## Problem statement
Extract every entry word for word.

## Source information
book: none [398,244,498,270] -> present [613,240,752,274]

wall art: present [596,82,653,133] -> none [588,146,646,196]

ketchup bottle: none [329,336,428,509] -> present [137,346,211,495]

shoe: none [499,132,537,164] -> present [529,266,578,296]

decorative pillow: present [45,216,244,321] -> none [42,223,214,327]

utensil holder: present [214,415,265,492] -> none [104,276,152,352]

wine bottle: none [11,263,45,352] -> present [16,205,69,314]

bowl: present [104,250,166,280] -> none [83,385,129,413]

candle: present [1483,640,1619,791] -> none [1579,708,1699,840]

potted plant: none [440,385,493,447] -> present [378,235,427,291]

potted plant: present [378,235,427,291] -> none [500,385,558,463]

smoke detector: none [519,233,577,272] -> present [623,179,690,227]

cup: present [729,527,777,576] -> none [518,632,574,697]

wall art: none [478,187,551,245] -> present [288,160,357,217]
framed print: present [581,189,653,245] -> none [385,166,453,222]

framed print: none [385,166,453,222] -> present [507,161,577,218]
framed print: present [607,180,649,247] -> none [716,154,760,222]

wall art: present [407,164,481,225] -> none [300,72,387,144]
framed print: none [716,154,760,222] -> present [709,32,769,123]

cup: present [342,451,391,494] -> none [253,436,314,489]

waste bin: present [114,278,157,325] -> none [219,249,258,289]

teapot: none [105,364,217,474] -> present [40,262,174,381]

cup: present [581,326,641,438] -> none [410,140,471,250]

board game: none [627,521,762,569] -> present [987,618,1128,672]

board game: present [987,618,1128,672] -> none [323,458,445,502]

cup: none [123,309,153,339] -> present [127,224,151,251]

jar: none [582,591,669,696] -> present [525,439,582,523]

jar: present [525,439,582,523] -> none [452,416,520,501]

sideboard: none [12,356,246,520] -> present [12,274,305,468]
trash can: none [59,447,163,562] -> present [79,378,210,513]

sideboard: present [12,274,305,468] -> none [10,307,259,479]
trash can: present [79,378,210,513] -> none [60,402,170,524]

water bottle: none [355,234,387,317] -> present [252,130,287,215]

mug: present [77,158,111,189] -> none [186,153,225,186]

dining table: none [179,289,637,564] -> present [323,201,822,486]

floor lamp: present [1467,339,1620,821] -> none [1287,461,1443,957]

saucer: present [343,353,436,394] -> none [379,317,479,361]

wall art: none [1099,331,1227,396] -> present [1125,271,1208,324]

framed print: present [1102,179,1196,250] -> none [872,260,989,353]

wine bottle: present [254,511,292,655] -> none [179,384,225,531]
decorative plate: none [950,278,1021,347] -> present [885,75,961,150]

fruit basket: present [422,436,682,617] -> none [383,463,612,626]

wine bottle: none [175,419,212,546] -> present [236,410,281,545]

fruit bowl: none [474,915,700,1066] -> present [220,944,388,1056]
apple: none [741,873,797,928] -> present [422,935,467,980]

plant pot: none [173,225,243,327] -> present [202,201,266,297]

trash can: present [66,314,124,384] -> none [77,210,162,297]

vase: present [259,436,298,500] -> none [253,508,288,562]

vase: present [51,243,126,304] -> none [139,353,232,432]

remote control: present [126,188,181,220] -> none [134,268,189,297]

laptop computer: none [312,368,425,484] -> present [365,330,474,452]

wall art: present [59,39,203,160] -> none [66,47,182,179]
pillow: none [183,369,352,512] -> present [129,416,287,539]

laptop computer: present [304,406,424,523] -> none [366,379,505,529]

## Completed exercise
book: none [398,244,498,270] -> present [613,240,752,274]

wall art: present [596,82,653,133] -> none [588,146,646,196]

ketchup bottle: none [329,336,428,509] -> present [137,346,211,495]

shoe: none [499,132,537,164] -> present [529,266,578,296]

decorative pillow: present [45,216,244,321] -> none [42,223,214,327]

utensil holder: present [214,415,265,492] -> none [104,276,152,352]

wine bottle: none [11,263,45,352] -> present [16,205,69,314]

bowl: present [104,250,166,280] -> none [83,385,129,413]

candle: present [1483,640,1619,791] -> none [1579,708,1699,840]

potted plant: none [440,385,493,447] -> present [378,235,427,291]

potted plant: present [378,235,427,291] -> none [500,385,558,463]

smoke detector: none [519,233,577,272] -> present [623,179,690,227]

cup: present [729,527,777,576] -> none [518,632,574,697]

wall art: none [478,187,551,245] -> present [288,160,357,217]
framed print: present [581,189,653,245] -> none [385,166,453,222]

framed print: none [385,166,453,222] -> present [507,161,577,218]
framed print: present [607,180,649,247] -> none [716,154,760,222]

wall art: present [407,164,481,225] -> none [300,72,387,144]
framed print: none [716,154,760,222] -> present [709,32,769,123]

cup: present [342,451,391,494] -> none [253,436,314,489]

waste bin: present [114,278,157,325] -> none [219,249,258,289]

teapot: none [105,364,217,474] -> present [40,262,174,381]

cup: present [581,326,641,438] -> none [410,140,471,250]

board game: none [627,521,762,569] -> present [987,618,1128,672]

board game: present [987,618,1128,672] -> none [323,458,445,502]

cup: none [123,309,153,339] -> present [127,224,151,251]

jar: none [582,591,669,696] -> present [525,439,582,523]

jar: present [525,439,582,523] -> none [452,416,520,501]

sideboard: none [12,356,246,520] -> present [12,274,305,468]
trash can: none [59,447,163,562] -> present [79,378,210,513]

sideboard: present [12,274,305,468] -> none [10,307,259,479]
trash can: present [79,378,210,513] -> none [60,402,170,524]

water bottle: none [355,234,387,317] -> present [252,130,287,215]

mug: present [77,158,111,189] -> none [186,153,225,186]

dining table: none [179,289,637,564] -> present [323,201,822,486]

floor lamp: present [1467,339,1620,821] -> none [1287,461,1443,957]

saucer: present [343,353,436,394] -> none [379,317,479,361]

wall art: none [1099,331,1227,396] -> present [1125,271,1208,324]

framed print: present [1102,179,1196,250] -> none [872,260,989,353]

wine bottle: present [254,511,292,655] -> none [179,384,225,531]
decorative plate: none [950,278,1021,347] -> present [885,75,961,150]

fruit basket: present [422,436,682,617] -> none [383,463,612,626]

wine bottle: none [175,419,212,546] -> present [236,410,281,545]

fruit bowl: none [474,915,700,1066] -> present [220,944,388,1056]
apple: none [741,873,797,928] -> present [422,935,467,980]

plant pot: none [173,225,243,327] -> present [202,201,266,297]

trash can: present [66,314,124,384] -> none [77,210,162,297]

vase: present [259,436,298,500] -> none [253,508,288,562]

vase: present [51,243,126,304] -> none [139,353,232,432]

remote control: present [126,188,181,220] -> none [134,268,189,297]

laptop computer: none [312,368,425,484] -> present [365,330,474,452]

wall art: present [59,39,203,160] -> none [66,47,182,179]
pillow: none [183,369,352,512] -> present [129,416,287,539]

laptop computer: present [304,406,424,523] -> none [366,379,505,529]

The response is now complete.